▸ **WORK REQUIRED**
In the listing below, a line holding "54: (334, 411)" and a line holding "101: (605, 663)" mark the range. Retype both exactly, with all lines between them.

▸ **SOURCE DATA**

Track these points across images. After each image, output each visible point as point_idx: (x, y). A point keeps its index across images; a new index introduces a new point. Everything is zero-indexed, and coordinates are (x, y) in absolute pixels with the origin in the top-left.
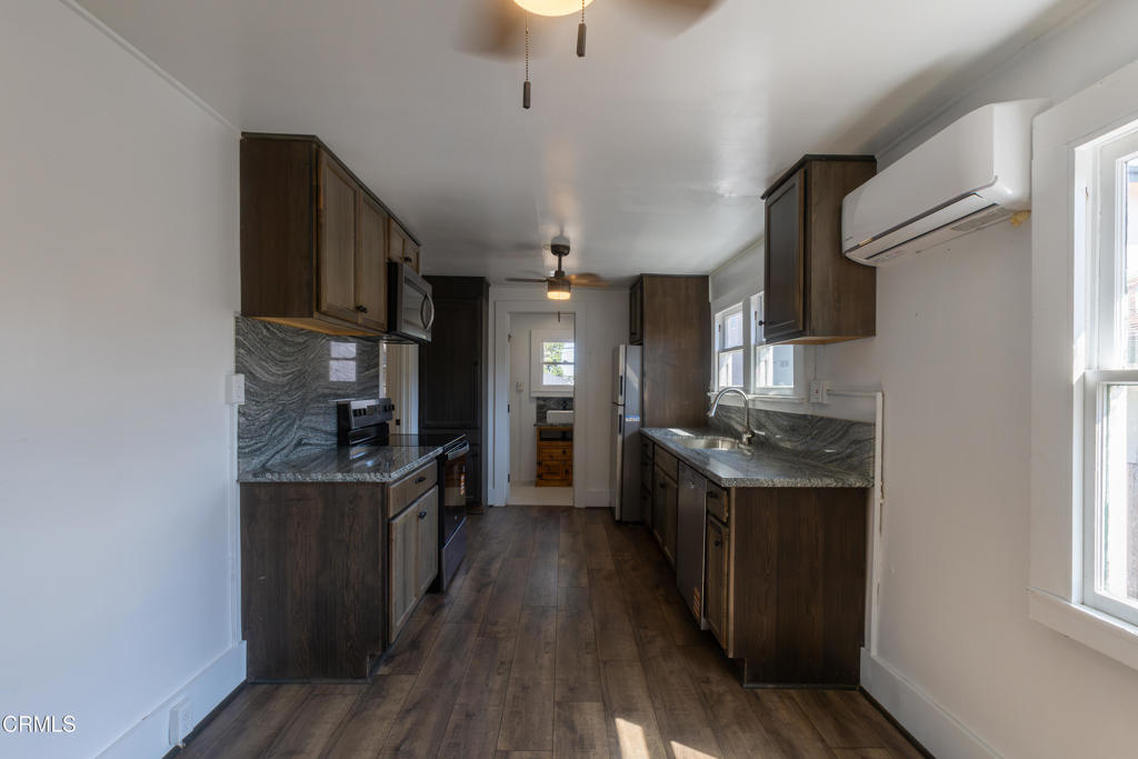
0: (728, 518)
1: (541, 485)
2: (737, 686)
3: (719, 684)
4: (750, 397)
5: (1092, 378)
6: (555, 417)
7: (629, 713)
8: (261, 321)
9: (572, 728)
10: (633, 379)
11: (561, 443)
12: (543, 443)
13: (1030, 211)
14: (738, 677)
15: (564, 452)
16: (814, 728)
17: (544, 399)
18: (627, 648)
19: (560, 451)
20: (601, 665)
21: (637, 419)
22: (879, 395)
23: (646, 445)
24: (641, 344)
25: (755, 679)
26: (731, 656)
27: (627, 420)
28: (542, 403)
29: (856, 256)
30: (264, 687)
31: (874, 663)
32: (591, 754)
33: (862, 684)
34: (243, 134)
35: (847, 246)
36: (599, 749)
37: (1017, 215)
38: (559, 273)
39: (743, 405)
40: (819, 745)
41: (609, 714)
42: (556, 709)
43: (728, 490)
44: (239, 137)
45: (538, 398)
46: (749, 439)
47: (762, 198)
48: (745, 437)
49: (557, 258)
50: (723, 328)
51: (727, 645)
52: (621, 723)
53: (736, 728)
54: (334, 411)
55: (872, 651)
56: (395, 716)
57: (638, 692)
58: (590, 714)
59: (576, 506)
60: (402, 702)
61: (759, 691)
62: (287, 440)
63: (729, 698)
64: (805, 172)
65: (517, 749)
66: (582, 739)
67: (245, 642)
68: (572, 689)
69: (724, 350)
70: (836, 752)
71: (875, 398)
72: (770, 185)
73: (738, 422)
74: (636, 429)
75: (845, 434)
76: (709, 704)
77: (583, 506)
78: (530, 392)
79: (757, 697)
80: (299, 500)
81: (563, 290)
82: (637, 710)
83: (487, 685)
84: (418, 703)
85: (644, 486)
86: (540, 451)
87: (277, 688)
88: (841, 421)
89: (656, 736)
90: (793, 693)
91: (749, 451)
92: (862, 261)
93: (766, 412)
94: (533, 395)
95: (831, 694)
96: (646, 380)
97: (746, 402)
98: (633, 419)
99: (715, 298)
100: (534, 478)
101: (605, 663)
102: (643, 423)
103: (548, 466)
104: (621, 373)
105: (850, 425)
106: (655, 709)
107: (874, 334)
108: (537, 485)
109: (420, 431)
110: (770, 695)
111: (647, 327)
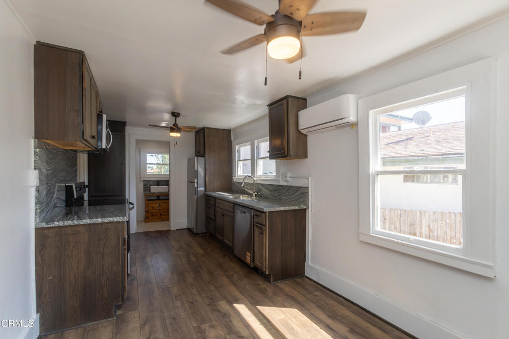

--

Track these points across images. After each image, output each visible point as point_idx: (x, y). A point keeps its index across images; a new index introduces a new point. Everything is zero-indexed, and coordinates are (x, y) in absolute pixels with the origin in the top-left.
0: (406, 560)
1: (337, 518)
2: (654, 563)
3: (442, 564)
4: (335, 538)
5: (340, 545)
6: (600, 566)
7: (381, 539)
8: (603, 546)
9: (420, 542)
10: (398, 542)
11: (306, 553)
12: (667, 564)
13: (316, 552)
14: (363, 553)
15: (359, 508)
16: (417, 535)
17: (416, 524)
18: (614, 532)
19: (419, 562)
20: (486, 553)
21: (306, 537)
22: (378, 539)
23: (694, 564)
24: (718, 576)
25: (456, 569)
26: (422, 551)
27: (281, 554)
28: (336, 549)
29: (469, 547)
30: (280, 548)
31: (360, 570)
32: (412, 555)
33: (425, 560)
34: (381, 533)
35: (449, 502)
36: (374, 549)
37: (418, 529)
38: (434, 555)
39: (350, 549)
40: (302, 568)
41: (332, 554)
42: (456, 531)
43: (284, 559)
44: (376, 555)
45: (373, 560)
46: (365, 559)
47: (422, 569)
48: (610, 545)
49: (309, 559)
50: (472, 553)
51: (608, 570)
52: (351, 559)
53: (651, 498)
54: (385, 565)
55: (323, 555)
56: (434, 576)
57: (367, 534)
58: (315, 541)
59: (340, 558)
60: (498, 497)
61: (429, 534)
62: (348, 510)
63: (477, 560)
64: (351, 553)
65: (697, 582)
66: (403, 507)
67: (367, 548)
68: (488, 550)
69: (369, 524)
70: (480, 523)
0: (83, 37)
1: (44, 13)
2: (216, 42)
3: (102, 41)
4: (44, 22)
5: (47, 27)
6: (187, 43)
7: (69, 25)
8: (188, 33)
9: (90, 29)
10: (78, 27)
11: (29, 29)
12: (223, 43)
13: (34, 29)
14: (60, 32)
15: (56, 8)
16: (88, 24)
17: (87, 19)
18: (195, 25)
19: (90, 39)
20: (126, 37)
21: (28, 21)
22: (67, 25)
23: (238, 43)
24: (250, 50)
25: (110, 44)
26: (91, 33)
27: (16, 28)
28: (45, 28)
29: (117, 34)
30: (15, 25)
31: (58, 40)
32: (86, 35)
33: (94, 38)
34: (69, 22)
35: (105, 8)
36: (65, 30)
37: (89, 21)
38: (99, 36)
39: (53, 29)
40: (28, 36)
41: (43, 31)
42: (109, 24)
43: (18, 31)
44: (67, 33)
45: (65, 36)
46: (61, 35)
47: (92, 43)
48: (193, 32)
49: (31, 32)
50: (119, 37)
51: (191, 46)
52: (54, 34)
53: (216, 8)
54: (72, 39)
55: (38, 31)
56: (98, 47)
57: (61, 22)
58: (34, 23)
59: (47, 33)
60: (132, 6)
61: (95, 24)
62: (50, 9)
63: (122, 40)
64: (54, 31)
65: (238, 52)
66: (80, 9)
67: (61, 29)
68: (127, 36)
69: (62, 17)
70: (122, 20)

▸ **SOLUTION TO THIS TASK**
54: (334, 411)
55: (872, 651)
56: (395, 716)
57: (638, 692)
58: (590, 714)
59: (576, 506)
60: (402, 702)
61: (759, 691)
62: (287, 440)
63: (729, 698)
64: (805, 172)
65: (517, 749)
66: (582, 739)
67: (245, 642)
68: (572, 689)
69: (724, 350)
70: (836, 752)
71: (875, 398)
72: (770, 185)
73: (738, 422)
74: (636, 429)
75: (845, 434)
76: (709, 704)
77: (583, 506)
78: (530, 392)
79: (757, 697)
80: (299, 500)
81: (563, 290)
82: (637, 710)
83: (487, 685)
84: (418, 703)
85: (644, 486)
86: (540, 451)
87: (277, 688)
88: (841, 421)
89: (656, 736)
90: (793, 693)
91: (749, 451)
92: (862, 261)
93: (766, 412)
94: (533, 395)
95: (831, 694)
96: (646, 380)
97: (746, 402)
98: (633, 419)
99: (715, 298)
100: (534, 478)
101: (605, 663)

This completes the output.